Lol, I tend to agree. 45 mins is a long trip from Hobby. But a $1 train ride is way cheaper than a $20 Uber, which will matter to some people happy to give up 20 mins to save $20. I think they're hoping a lot of convention center event attendees will use it to cheaply get from Hobby to their downtown hotel or GRB event.

 
At 11:58 AM, July 10, 2019, Blogger Jardinero1 said...

We need only look at Dallas, St Louis, Minneapolis, Denver, Anchorage, Orlando, Burbank, Providence, South Bend, Baltimore, Phoenix, Salt Lake to know that this does not happen. How many times do you have to run the experiment to conclude that the result will not change.

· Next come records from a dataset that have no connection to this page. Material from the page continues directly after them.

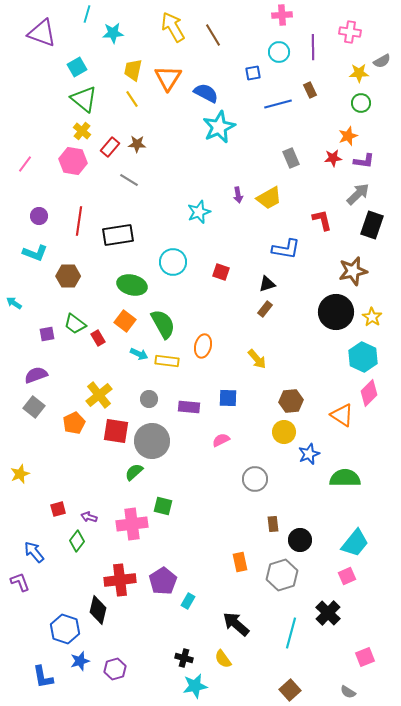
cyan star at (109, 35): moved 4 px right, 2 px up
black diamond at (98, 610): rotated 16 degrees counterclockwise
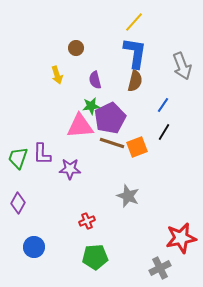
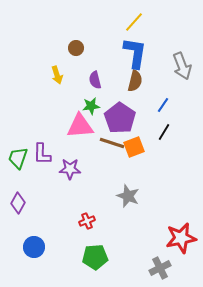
purple pentagon: moved 10 px right; rotated 12 degrees counterclockwise
orange square: moved 3 px left
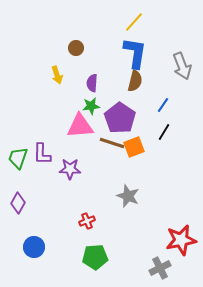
purple semicircle: moved 3 px left, 3 px down; rotated 18 degrees clockwise
red star: moved 2 px down
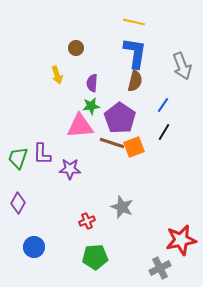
yellow line: rotated 60 degrees clockwise
gray star: moved 6 px left, 11 px down
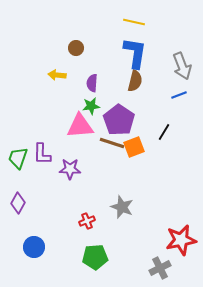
yellow arrow: rotated 114 degrees clockwise
blue line: moved 16 px right, 10 px up; rotated 35 degrees clockwise
purple pentagon: moved 1 px left, 2 px down
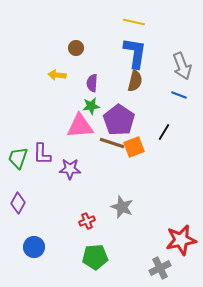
blue line: rotated 42 degrees clockwise
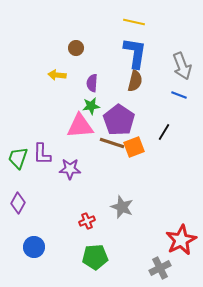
red star: rotated 16 degrees counterclockwise
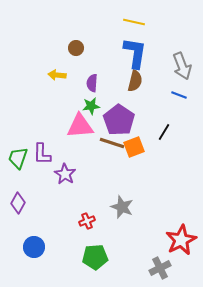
purple star: moved 5 px left, 5 px down; rotated 30 degrees clockwise
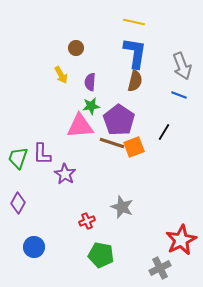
yellow arrow: moved 4 px right; rotated 126 degrees counterclockwise
purple semicircle: moved 2 px left, 1 px up
green pentagon: moved 6 px right, 2 px up; rotated 15 degrees clockwise
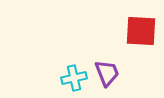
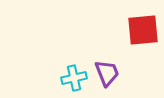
red square: moved 2 px right, 1 px up; rotated 8 degrees counterclockwise
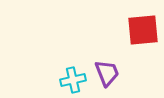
cyan cross: moved 1 px left, 2 px down
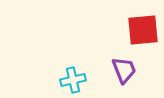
purple trapezoid: moved 17 px right, 3 px up
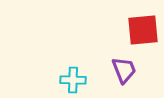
cyan cross: rotated 15 degrees clockwise
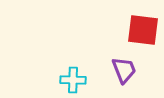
red square: rotated 12 degrees clockwise
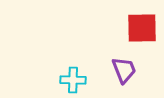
red square: moved 1 px left, 2 px up; rotated 8 degrees counterclockwise
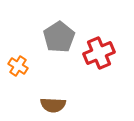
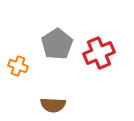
gray pentagon: moved 2 px left, 7 px down
orange cross: rotated 12 degrees counterclockwise
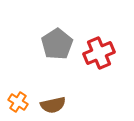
orange cross: moved 36 px down; rotated 12 degrees clockwise
brown semicircle: rotated 15 degrees counterclockwise
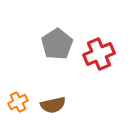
red cross: moved 1 px down
orange cross: rotated 30 degrees clockwise
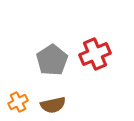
gray pentagon: moved 5 px left, 16 px down
red cross: moved 4 px left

The only people who ride rail to the airport are airport employees who live within two blocks of the station. That, and the occasional novelty seeker who wants to ride the train to the airport, just once. Slay this beast now, before it is born!

 
At 12:08 PM, July 10, 2019, Blogger Tory Gattis said...

You're right - the data is there. This is where democracy breaks down. Metro polls the public, and they all ask for rail the airport hoping they won't have to pay for parking anymore, when the reality is that the vast majority won't use it.

 
At 12:25 PM, July 10, 2019, Anonymous Mike said...

Interesting economic report from GHP. Houston is basically not interesting to white people, whose metro population has grown 6% (!) since 2010, despite a major economic boom, and more than accounted for by natural increase. They are slowly moving out, apparently to Austin, judging by the number of Astros caps I've seen there in the past two years. This seems like partially white flight (now at 35% of metro population), partially dissatisfaction with quality of life ("Houston is ugly" a common sentiment), partially they just genuinely love the hill country and didn't notice it was there before. Will be interesting to see whether the metro % reaches equilibrium at around 30-35% or if it accelerates downward similar to how white people rapidly move out of a school district once they realize they're in the minority.

 
At 1:03 PM, July 10, 2019, Blogger Tory Gattis said...

Fair point. Houston's appeal has always been a combination of cost and opportunity, but there is plenty of opportunity all around the country now. Next recession will make us look more attractive.

 
At 3:23 PM, July 10, 2019, Blogger George Rogers said...

https://www.city-journal.org/atlanta-growth

 
At 3:30 PM, July 10, 2019, Blogger George Rogers said...

Why we should be thankful for Beltway 8

 
At 3:37 PM, July 10, 2019, Blogger George Rogers said...

http://access.umn.edu/research/america/auto/2017/
https://opportunityurbanism.org/2018/11/employment-access-in-us-metropolitan-areas-2017/

 
At 4:14 PM, July 10, 2019, Blogger Tory Gattis said...

Yep. Love Aaron's Atlanta piece. Will be blogging on it soon.